| UIT TE VOEREN TAAK |
Geef uit de tekst over Maleachi hieronder letterlijk het stuk weer van "Delen hoeft niet" tot en met "een heel eind.".

| GEKOZEN PASSAGE |
De boodschap van Maleachi
De komende weken hoop ik – zo de Heere wil en ik leef en kan schrijven – stap voor stap door het Bijbelboek Maleachi te gaan. Net zoals met het geweldige, achtste hoofdstuk uit Paulus’ brief aan de Romeinen, hoop ik nieuwe ontdekkingen te doen en te groeien in de kennis van de Heere God.
Halfslachtige aanbidding – een waarschuwing voor de kerk
De reden dat ik het Bijbelboek Maleachi bestudeer, heeft te maken met mijn eigen geestelijke leven. Er zijn een aantal zaken in mijn hart en houding waarvan ik ondervind dat de Heere Zijn licht erover laat schijnen om het weg te nemen. De vraag van een lezer is dan wellicht: “Moet je dit per se allemaal delen?”
Delen hoeft niet per se. Maar ik merk een dieperliggend probleem. Een probleem dat in de tijd van Maleachi overduidelijk aanwezig was en dat de kerk van de eenentwintigste eeuw bedreigt: halfslachtige aanbidding. Als je alleen deze term kunt onthouden en koppelen aan het boek Maleachi, ben je al een heel eind.

| AANGELEVERD MATERIAAL |

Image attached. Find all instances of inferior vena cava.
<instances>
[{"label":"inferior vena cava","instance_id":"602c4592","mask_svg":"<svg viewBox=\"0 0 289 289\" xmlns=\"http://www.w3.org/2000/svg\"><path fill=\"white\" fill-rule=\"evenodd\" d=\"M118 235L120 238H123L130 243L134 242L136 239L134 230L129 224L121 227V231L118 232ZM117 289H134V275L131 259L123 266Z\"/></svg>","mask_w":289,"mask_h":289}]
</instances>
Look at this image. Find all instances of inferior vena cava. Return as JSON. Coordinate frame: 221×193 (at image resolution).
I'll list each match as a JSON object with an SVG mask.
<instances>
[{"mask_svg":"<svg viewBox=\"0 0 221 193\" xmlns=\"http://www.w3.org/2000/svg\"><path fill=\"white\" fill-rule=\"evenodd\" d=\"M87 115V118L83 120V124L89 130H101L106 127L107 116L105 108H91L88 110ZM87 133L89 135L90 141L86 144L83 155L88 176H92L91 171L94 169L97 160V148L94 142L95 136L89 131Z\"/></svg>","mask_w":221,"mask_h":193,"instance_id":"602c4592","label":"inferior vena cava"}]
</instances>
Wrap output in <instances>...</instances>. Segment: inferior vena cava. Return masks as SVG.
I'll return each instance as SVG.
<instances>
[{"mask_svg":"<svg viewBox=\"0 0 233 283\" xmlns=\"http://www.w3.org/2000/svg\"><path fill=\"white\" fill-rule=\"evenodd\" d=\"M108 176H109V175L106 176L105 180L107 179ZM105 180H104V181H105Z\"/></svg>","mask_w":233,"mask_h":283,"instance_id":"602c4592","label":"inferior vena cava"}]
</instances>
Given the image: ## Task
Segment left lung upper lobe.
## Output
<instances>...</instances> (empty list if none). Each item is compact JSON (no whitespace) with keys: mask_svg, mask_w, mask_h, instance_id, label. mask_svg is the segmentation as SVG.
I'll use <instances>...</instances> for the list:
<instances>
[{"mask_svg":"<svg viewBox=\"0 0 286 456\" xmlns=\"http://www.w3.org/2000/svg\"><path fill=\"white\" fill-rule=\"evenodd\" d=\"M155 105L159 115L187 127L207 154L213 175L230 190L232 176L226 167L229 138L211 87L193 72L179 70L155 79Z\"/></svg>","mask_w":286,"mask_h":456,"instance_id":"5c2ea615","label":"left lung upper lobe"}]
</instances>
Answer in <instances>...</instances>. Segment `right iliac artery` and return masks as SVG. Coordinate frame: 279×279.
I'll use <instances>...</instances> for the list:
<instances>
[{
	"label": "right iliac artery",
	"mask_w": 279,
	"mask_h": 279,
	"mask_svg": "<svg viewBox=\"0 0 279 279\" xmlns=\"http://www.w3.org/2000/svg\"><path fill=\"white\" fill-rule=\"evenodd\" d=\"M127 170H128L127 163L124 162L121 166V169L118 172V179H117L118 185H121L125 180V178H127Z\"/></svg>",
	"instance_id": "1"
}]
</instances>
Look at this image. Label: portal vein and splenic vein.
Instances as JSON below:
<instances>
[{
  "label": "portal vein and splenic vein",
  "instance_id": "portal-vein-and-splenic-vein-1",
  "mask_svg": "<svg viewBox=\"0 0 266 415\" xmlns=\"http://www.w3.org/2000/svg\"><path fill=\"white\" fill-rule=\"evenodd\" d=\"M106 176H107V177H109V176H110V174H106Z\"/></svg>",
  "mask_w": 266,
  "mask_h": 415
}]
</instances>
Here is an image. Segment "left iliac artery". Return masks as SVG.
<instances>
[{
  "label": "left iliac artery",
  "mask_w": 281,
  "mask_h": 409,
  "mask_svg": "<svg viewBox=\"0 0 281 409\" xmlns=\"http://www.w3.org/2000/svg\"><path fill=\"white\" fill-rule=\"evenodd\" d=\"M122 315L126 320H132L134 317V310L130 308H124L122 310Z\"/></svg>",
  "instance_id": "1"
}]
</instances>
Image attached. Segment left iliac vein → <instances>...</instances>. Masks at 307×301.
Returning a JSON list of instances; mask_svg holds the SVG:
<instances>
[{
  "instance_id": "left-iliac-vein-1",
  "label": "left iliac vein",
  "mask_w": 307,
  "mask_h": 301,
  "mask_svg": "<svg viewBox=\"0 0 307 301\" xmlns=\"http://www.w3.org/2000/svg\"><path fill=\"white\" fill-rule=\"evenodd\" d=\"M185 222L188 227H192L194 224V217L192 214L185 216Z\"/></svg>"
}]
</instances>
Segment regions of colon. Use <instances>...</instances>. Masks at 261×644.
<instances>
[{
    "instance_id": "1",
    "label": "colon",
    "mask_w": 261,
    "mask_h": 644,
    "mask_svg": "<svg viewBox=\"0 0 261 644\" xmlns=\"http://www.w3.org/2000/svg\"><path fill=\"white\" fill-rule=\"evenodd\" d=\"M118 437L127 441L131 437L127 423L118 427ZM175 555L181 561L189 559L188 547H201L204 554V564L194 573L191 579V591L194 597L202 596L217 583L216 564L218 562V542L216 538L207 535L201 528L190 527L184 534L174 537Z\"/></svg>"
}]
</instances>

| HET ANTWOORD |
Delen hoeft niet per se. Maar ik merk een dieperliggend probleem. Een probleem dat in de tijd van Maleachi overduidelijk aanwezig was en dat de kerk van de eenentwintigste eeuw bedreigt: halfslachtige aanbidding. Als je alleen deze term kunt onthouden en koppelen aan het boek Maleachi, ben je al een heel eind.